Biographical Information

Shiffrin received his Ph. D. from the Mathematical Psychology Program in the Department of Psychology at Stanford University in 1968, the year after Rumelhart received his degree from the same program. Since 1968 he has been on the faculty of the Department of Psychology at Indiana University, where he is now the Luther Dana Waterman Professor of Psychology and Director of the Cognitive Science Program. Shiffrin has accumulated many honors, including membership in the National Academy of Sciences, the American Academy of Arts and Sciences, the Howard Crosby Warren Award of the Society of Experimental Psychologists, and a MERIT Award from the National Institute of Mental Health. Shiffrin has served the field as editor of the Journal of Experimental Psychology: Learning Memory and Cognition, and as a member of the governing boards of several scientific societies.

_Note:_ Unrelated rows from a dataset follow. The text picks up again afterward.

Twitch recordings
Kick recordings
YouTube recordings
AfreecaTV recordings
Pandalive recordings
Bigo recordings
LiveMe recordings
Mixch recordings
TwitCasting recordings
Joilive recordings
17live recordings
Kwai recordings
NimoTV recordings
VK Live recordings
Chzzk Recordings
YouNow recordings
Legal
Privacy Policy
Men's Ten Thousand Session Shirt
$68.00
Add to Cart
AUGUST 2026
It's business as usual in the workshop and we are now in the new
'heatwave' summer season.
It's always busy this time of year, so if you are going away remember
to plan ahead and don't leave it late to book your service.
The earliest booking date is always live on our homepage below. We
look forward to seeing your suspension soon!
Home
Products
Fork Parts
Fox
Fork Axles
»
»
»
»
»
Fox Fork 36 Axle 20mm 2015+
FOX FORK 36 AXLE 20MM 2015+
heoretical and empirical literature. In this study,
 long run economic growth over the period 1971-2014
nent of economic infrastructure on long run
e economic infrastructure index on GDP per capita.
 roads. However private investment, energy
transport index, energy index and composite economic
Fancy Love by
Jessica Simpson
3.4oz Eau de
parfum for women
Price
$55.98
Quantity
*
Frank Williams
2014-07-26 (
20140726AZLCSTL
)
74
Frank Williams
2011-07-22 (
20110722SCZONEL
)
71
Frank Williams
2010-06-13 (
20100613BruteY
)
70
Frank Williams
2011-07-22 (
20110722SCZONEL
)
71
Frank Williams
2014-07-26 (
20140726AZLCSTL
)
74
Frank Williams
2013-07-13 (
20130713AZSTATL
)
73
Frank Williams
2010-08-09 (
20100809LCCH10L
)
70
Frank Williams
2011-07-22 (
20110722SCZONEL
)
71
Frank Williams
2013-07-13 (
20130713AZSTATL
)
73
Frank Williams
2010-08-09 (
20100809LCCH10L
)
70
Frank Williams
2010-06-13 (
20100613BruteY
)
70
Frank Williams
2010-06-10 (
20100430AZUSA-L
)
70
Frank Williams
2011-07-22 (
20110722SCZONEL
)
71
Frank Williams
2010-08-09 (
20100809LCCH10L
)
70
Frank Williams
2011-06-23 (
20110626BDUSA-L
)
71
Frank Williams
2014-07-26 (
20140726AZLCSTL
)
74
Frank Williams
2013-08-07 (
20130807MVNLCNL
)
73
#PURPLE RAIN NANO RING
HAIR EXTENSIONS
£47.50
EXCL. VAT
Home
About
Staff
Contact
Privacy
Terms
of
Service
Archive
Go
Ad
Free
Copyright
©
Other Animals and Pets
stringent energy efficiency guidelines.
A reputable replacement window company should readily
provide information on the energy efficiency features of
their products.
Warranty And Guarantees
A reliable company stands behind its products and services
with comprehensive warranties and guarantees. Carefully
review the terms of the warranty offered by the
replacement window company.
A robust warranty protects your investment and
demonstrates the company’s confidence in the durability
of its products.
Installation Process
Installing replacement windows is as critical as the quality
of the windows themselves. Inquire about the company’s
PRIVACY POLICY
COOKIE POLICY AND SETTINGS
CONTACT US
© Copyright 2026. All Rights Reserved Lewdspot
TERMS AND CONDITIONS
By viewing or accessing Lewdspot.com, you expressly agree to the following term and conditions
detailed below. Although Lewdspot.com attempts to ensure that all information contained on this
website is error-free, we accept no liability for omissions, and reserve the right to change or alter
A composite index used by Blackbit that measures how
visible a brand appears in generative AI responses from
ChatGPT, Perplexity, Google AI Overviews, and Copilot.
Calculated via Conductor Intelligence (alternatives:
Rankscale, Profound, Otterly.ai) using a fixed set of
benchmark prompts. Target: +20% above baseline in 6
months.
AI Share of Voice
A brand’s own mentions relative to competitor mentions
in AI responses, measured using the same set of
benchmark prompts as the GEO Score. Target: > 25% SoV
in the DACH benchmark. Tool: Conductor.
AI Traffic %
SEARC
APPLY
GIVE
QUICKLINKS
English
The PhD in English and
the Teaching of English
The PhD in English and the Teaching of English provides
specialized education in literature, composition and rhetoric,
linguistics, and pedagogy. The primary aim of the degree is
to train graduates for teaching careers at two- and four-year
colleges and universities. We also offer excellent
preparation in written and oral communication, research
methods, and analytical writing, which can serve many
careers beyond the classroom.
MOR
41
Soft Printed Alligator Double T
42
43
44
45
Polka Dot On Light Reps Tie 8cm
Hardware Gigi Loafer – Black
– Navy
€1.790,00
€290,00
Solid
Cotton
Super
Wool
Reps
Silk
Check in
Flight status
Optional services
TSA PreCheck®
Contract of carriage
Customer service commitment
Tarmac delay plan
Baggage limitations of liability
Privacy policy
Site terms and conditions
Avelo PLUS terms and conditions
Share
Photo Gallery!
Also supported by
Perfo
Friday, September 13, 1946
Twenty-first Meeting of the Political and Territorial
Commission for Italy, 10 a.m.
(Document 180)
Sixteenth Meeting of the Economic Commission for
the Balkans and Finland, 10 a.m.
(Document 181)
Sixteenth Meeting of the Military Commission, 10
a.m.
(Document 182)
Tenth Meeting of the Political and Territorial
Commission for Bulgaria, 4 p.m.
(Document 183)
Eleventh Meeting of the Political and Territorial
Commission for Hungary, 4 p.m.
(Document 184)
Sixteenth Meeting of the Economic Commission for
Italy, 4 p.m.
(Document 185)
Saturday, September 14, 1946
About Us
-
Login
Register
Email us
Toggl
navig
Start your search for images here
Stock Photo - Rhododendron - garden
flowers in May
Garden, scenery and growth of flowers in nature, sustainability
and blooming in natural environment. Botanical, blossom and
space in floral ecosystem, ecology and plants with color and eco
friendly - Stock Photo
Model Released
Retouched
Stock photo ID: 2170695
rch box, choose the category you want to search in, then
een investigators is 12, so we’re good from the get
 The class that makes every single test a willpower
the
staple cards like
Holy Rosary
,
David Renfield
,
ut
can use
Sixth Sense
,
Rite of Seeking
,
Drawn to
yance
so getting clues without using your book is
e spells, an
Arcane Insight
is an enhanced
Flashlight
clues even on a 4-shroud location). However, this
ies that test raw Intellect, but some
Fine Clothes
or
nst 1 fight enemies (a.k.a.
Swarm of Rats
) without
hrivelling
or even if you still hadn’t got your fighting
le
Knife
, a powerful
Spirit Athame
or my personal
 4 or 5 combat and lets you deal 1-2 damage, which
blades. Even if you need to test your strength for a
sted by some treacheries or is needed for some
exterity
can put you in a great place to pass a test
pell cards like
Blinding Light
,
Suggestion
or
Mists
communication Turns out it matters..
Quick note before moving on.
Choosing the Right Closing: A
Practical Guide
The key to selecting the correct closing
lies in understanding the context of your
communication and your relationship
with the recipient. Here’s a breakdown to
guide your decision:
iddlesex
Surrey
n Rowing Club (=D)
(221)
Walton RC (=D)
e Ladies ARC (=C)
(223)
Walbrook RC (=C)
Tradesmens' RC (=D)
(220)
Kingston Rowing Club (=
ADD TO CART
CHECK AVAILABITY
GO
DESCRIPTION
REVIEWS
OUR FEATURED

Cited Articles By Richard M. Shiffrin

[1] Atkinson, R. C., & Shiffrin, R. M. (1968). Human memory: A proposed system and its control processes. In K. W. Spence and J. T. Spence (Eds.), The Psychology of Learning and Motivation: Advances in Research and Theory (Vol. 2, pp. 89-195). New York: Academic Press.

[2] Raaijmakers, J. G. W., & Shiffrin, R. M. (1980). SAM: A theory of probabilistic search of associative memory. In Bower, G. H. (Ed.), The Psychology of Learning and Motivation, Vol. 14, 207-262. New York: Academic Press.

[3] Raaijmakers, J. G. W., & Shiffrin, R. M. (1981). Search of associative memory. Psychological Review, 88, 93-134.

[4] Gillund, G., & Shiffrin, R. M. (1984). A retrieval model for both recognition and recall. Psychological Review, 91, 1-67.

[5] Ratcliff, R., Clark, S., & Shiffrin, R. M. (1990). The list-strength effect: I. Data and discussion. Journal of Experimental Psychology: Learning, Memory, and Cognition, 16, 163-178.

[6] Shiffrin, R. M., Ratcliff, R., & Clark, S. (1990). The list-strength effect: II. Theoretical mechanisms. Journal of Experimental Psychology: Learning, Memory, and Cognition, 16, 179-195.

[7] Shiffrin, R. M., & Steyvers, M. (1997). A model for recognition memory: REM: Retrieving effectively from memory. Psychonomic Bulletin and Review, 4 (2), 145-166.

[8] Schooler, L., Shiffrin, R. M., & Raaijmakers, J. G. W. (2001). A model for implicit effects in perceptual identification. Psychological Review, 108, 257-272.

[9] Huber, D. E., Shiffrin, R. M., Lyle, K. B., & Ruys, K. I. (2001). Perception and preference in short-term word priming. Psychological Review, 108, 149-182.